La nouvelle campagne de drones ukrainienne contre la Russie vise trois objectifs principaux : épuiser les systèmes de défense aérienne russes ; désactiver les transports militaires et les bombardiers ; et pour endommager des installations de production militaire, comme sa récente opération qui a touché une usine produisant du carburant pour fusée dans la région de Tver, juste au nord de Moscou. « Nous voulons les sortir de leur zone de confort. »

 Un objectif secondaire est d’ordre psychologique, semant l’inquiétude au sein de la population et perturbant les processus économiques normaux en Russie. La fermeture des grands aéroports de Saint-Pétersbourg et de Moscou est par exemple devenue un phénomène presque quotidien.

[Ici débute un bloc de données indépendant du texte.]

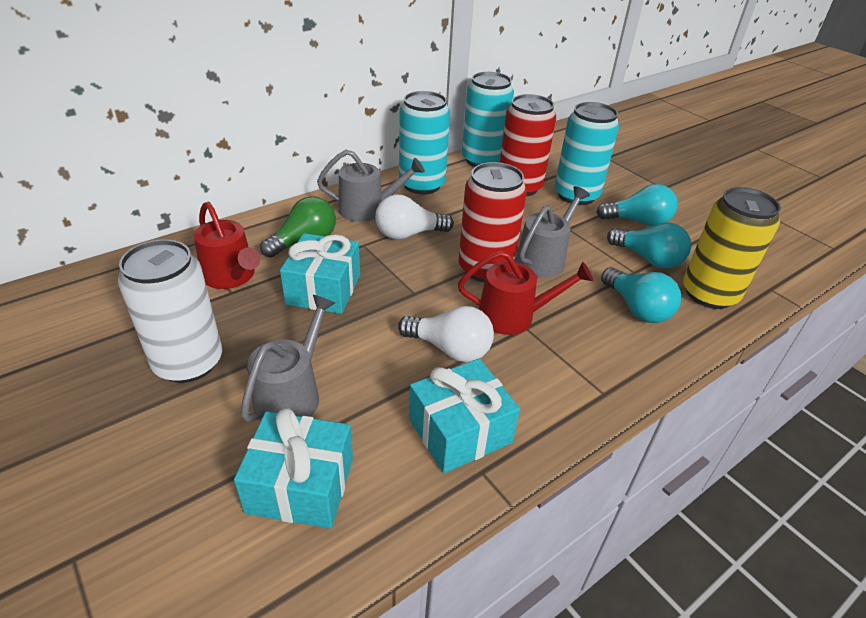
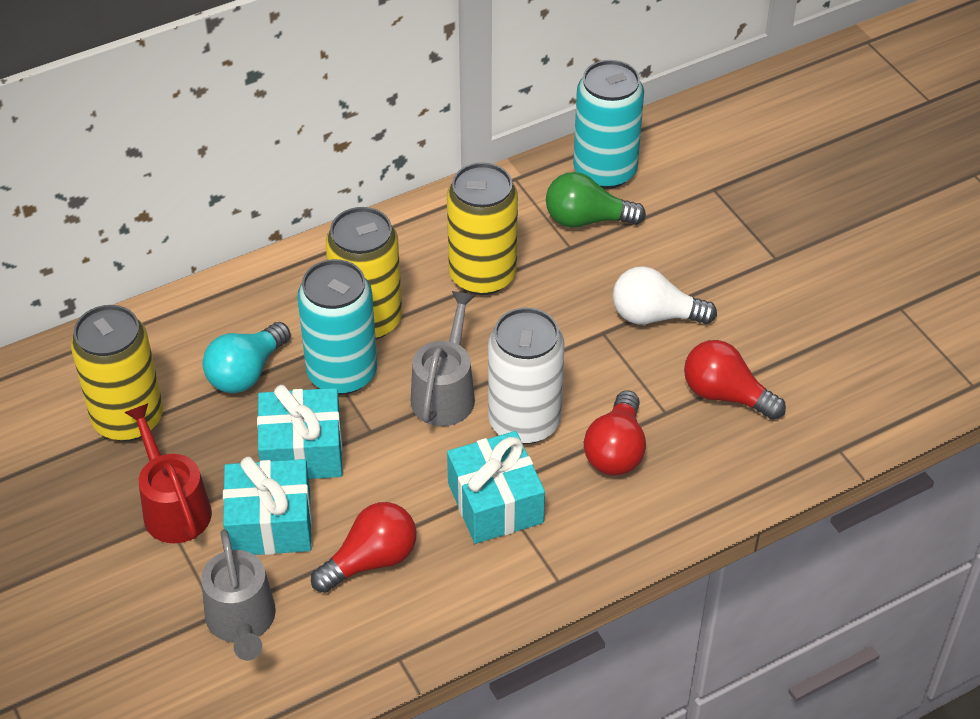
grey watering can: [241,295,335,422] [317,150,425,222] [516,186,590,278] = 3 -> [201,529,276,661] [411,291,475,426] = 2
red can: [459,162,527,282] [500,94,556,197] = 2 -> none = 0
red light bulb: none = 0 -> [311,502,416,593] [584,390,646,475] [684,340,786,420] = 3
red watering can: [194,202,260,289] [458,251,593,335] = 2 -> [124,403,212,543] = 1
turquoise can: [399,91,450,195] [462,72,514,167] [555,102,619,205] = 3 -> [297,259,377,395] [573,60,644,189] = 2
turquoise light bulb: [596,184,678,226] [601,267,681,323] [607,223,691,269] = 3 -> [203,322,291,393] = 1
white light bulb: [375,194,454,240] [398,306,494,362] = 2 -> [613,266,717,325] = 1
yellow can: [683,187,781,309] = 1 -> [71,305,163,441] [326,207,402,340] [447,162,518,295] = 3

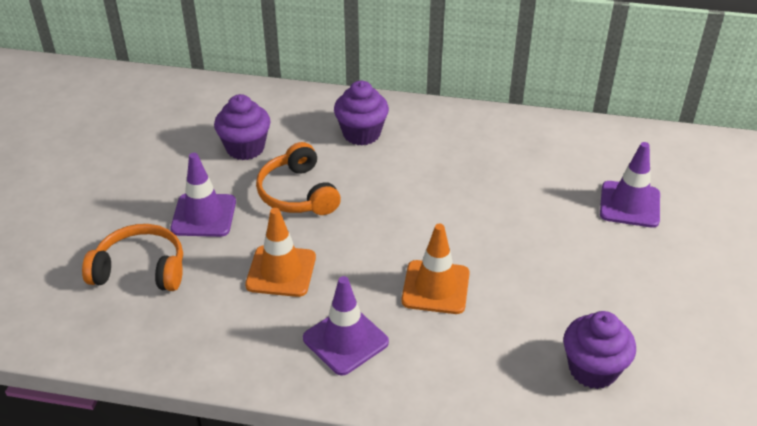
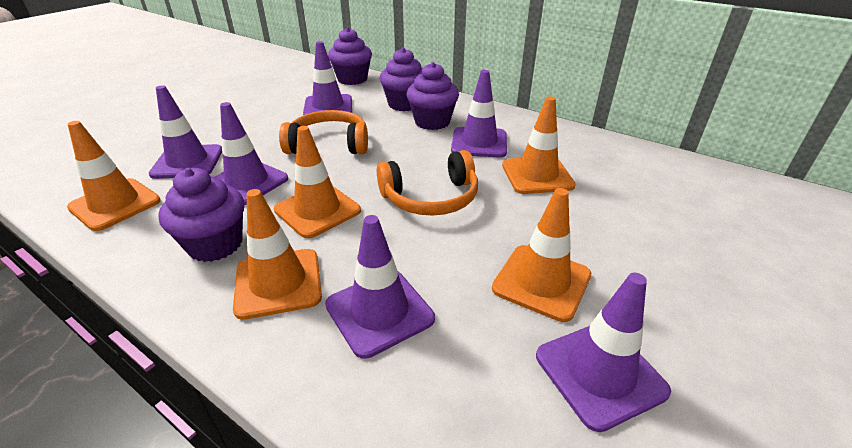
orange traffic cone: [245,208,316,297] [401,224,470,314] = 2 -> [67,121,161,231] [233,189,322,320] [274,126,361,238] [492,188,591,322] [502,96,576,194] = 5
purple cupcake: [214,94,270,160] [334,80,389,145] [563,311,636,389] = 3 -> [158,168,244,262] [328,27,372,85] [379,48,422,111] [406,62,459,130] = 4
purple traffic cone: [170,153,236,237] [303,276,389,376] [600,142,660,228] = 3 -> [149,85,222,179] [215,102,288,205] [303,41,352,115] [325,215,435,359] [451,70,507,158] [536,273,671,432] = 6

Le général Boudanov rejette les suggestions selon lesquelles la nouvelle capacité de frappe risquerait une escalade ou présente l’Ukraine comme un agresseur. Ses forces ne violent pas les règles de la guerre, affirme-t-il. Il n’y a eu « aucune » victime civile en Russie, dit-il. Cela reflète une décision délibérée de l’Ukraine ; ce n’est pas une question de capacité. « Personne ne croit que le royaume-uni ou les États-Unis aient été les agresseurs de la Seconde Guerre mondiale, même s’ils ont également bombardé le territoire allemand. » En ce qui concerne les menaces nucléaires, ce sont des arguments avancés par les sympathisants du lobby russe. La guerre a été une « guerre absolument conventionnelle… depuis l’utilisation de sous-marins jusqu’à l’utilisation de l’aviation stratégique ».

Le chef des services de renseignement affirme qu’il travaille sur une stratégie de dissuasion et de représailles limitée pour contrer la campagne hivernale attendue de frappes de missiles et de drones russes sur les infrastructures. « Laissez-les commencer. Ils recevront également une réponse. Mais il ne s’attend pas à ce que son ennemi abandonne un jour par choix. 

La guerre a été une constante pour la Russie tout au long de son histoire, dit-il. Il ne peut y avoir de discussion sur un cessez-le-feu ou une paix sans que l’armée ukrainienne établisse ses propres faits sur le terrain. « Nous comprenons que nous ne mettrons pas fin à la guerre par un défilé de la victoire à Moscou. Mais Moscou ne doit jamais non plus espérer en organiser un à Kiev.»